The Corporate Transparency Act went into effect in January 2024 and may require your business to report information about your company’s ownership to the government. Understanding the intricacies of the act and its potential implications is crucial for your business.
Note: Please be aware that the information regarding the Corporate Transparency Act may be subject to change as the logistics evolve. We will do our best to maintain the accuracy of this page with the most up-to-date information available. Should you have any questions or concerns, please do not hesitate to reach out to us.
What is the Corporate Transparency Act?
The Corporate Transparency Act (CTA) aims to combat illicit activity including tax fraud, money laundering, and financing for terrorism by capturing more ownership information for specific U.S. businesses operating in or accessing the country’s market. Under the new legislation, businesses that meet certain criteria must submit a Beneficial Ownership Information (BOI) Report to the Financial Crimes Enforcement Network (FinCEN).
What is Required in a Beneficial Ownership Information Report?
The submission of Beneficial Ownership Information (BOI) reports is a registration and not an annual requirement, however, ownership changes must be updated within 30 calendar days of the event. Companies subject to reporting must provide essential information about each beneficial owner such as their name, date of birth, address, and identification number and image of either a driver’s license, passport, or another form of valid identification.
Who is Required to File?
The entities required to submit BOI reports include corporations, limited liability companies (LLCs), or entities formed in the U.S. by filing with a state or tribal office. Additionally, foreign companies registered to conduct business in any U.S. state or Indian tribe fall under this requirement. Certain entities, including publicly traded companies, nonprofits, and specific large operating companies, are exempt from the reporting obligations.
Deadlines to File
Companies that are required to comply must file their BOI report by the following deadlines:
- Reporting companies formed or registered to conduct business in the United States before January 1, 2024, must file by January 1, 2025.

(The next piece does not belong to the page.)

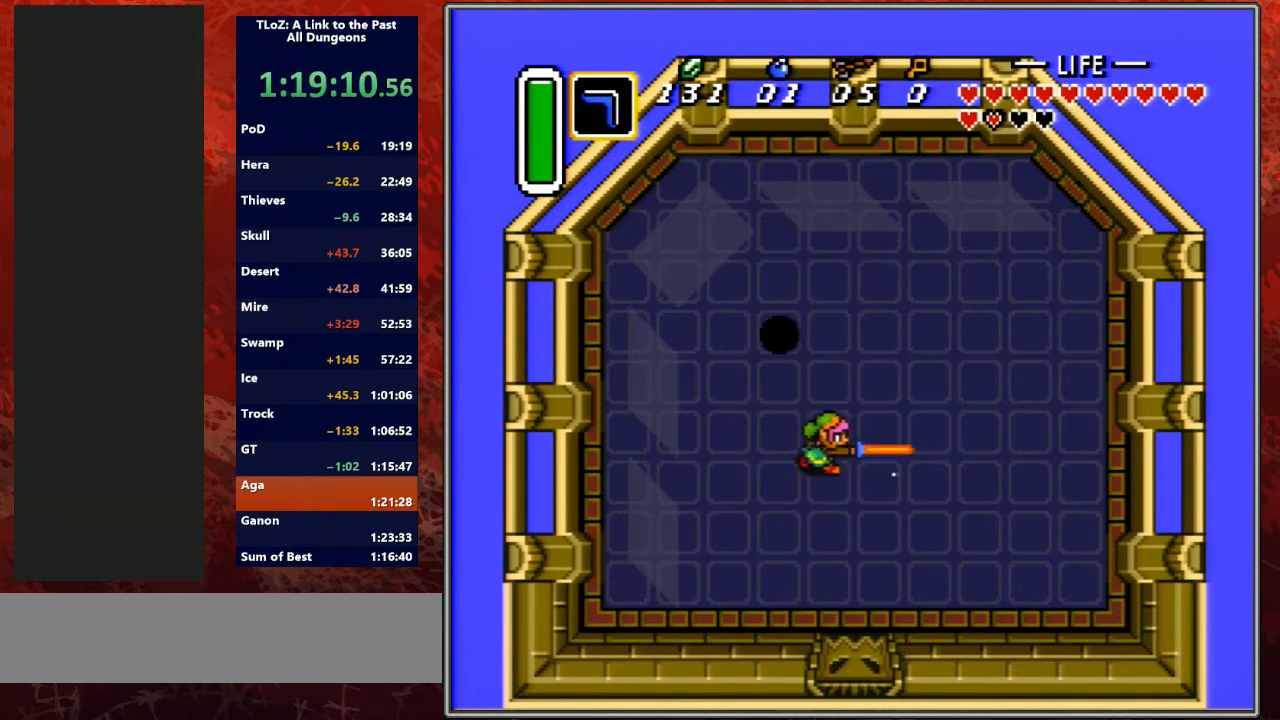
{"buttons": ["B"], "events": [[100, "DPAD_LEFT", "down"], [500, "DPAD_LEFT", "up"]]}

- Changes to beneficial ownership, changes to previously reported information, deceased beneficial owner, correct inaccurate information or update identifying document images must be reported within 30 calendar days after the change occurs.
Newly created or registered companies:
- Reporting companies formed or registered to conduct business in the United States during 2024, have 90 calendar days to file after receiving notice that their company’s creation or registration is effective.

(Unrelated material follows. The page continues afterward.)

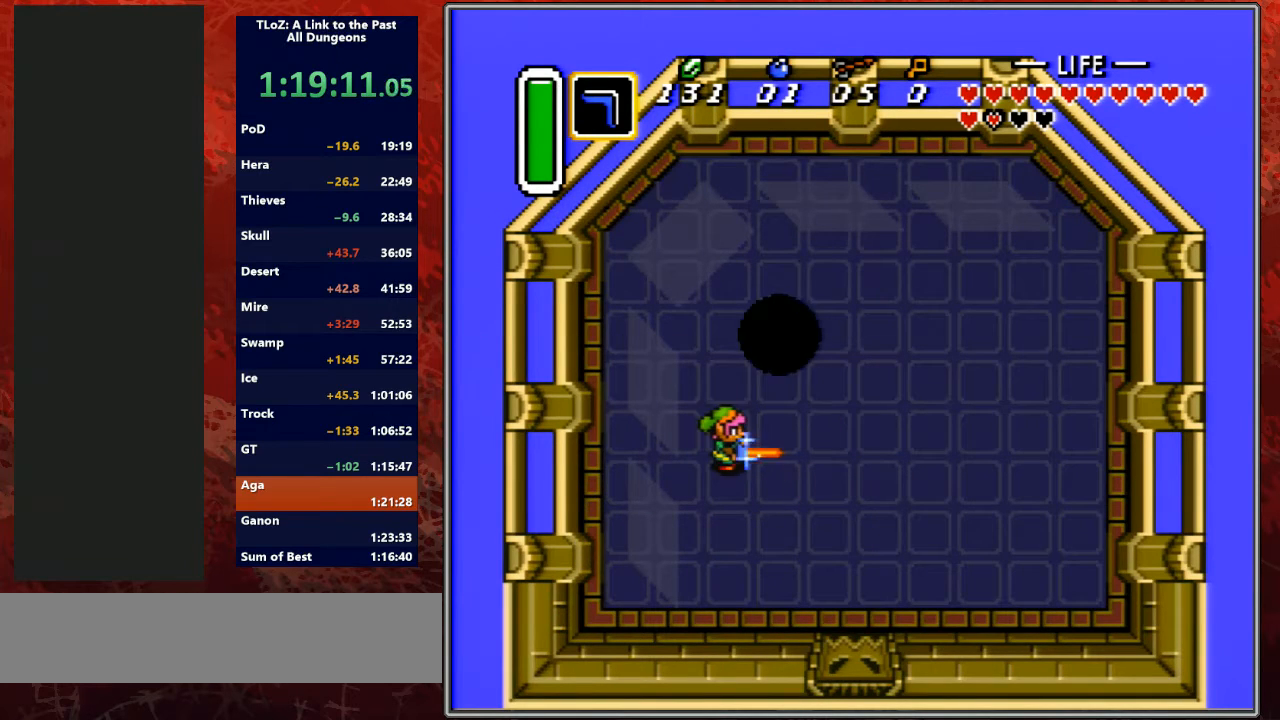
{"buttons": ["B"], "events": [[267, "DPAD_RIGHT", "down"], [333, "DPAD_RIGHT", "up"]]}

- Reporting companies formed or registered to conduct business in the United States on or after January 1, 2025, have 30 days to file after receiving notice that their company’s creation or registration is effective.

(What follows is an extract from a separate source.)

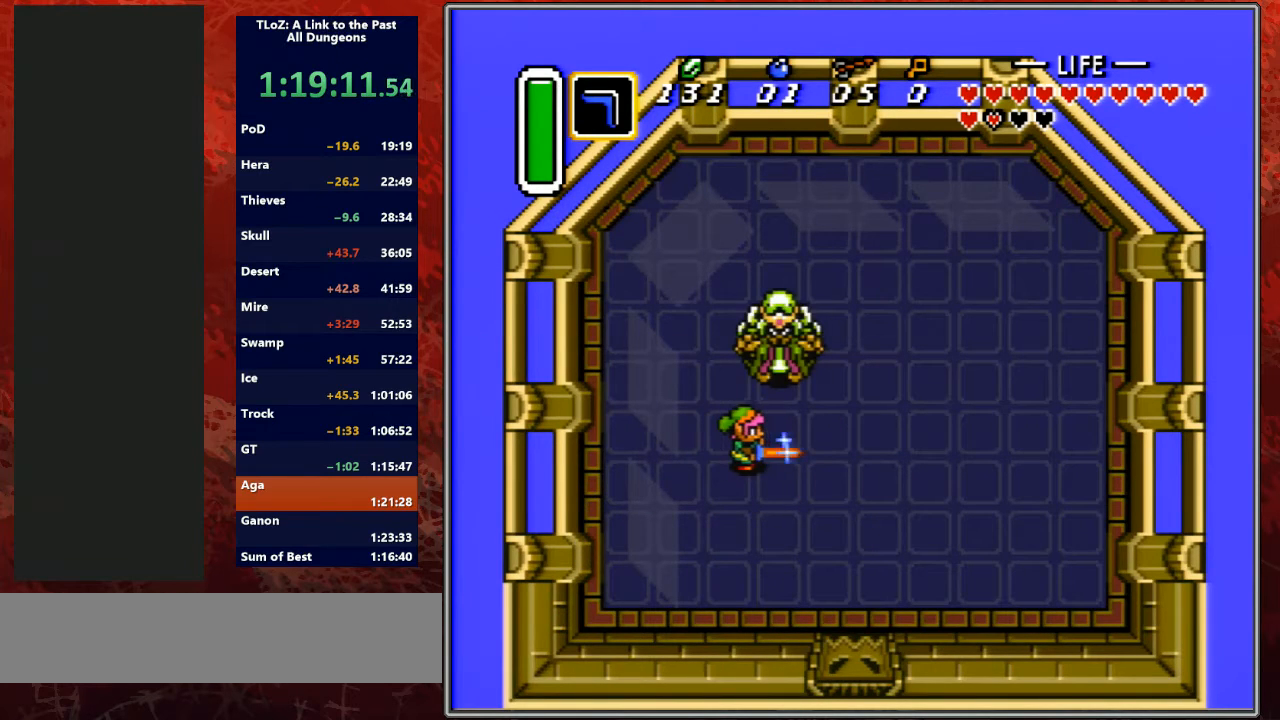
{"buttons": ["B"], "events": [[67, "DPAD_RIGHT", "down"], [100, "DPAD_RIGHT", "up"], [367, "DPAD_RIGHT", "down"], [400, "DPAD_RIGHT", "up"]]}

Penalties for Non-Compliance
The Corporate Transparency Act (CTA) imposes both civil and criminal penalties for intentional violations, which include: (1) failure to report or update a reporting company’s BOI, and (2) providing false or fraudulent BOI. Civil penalties involve a daily fine of $591 for a continuing violation, capped at a maximum of $10,000. Criminal penalties can result in imprisonment for up to two years. The CTA does not include provisions for non-willful or negligence penalties.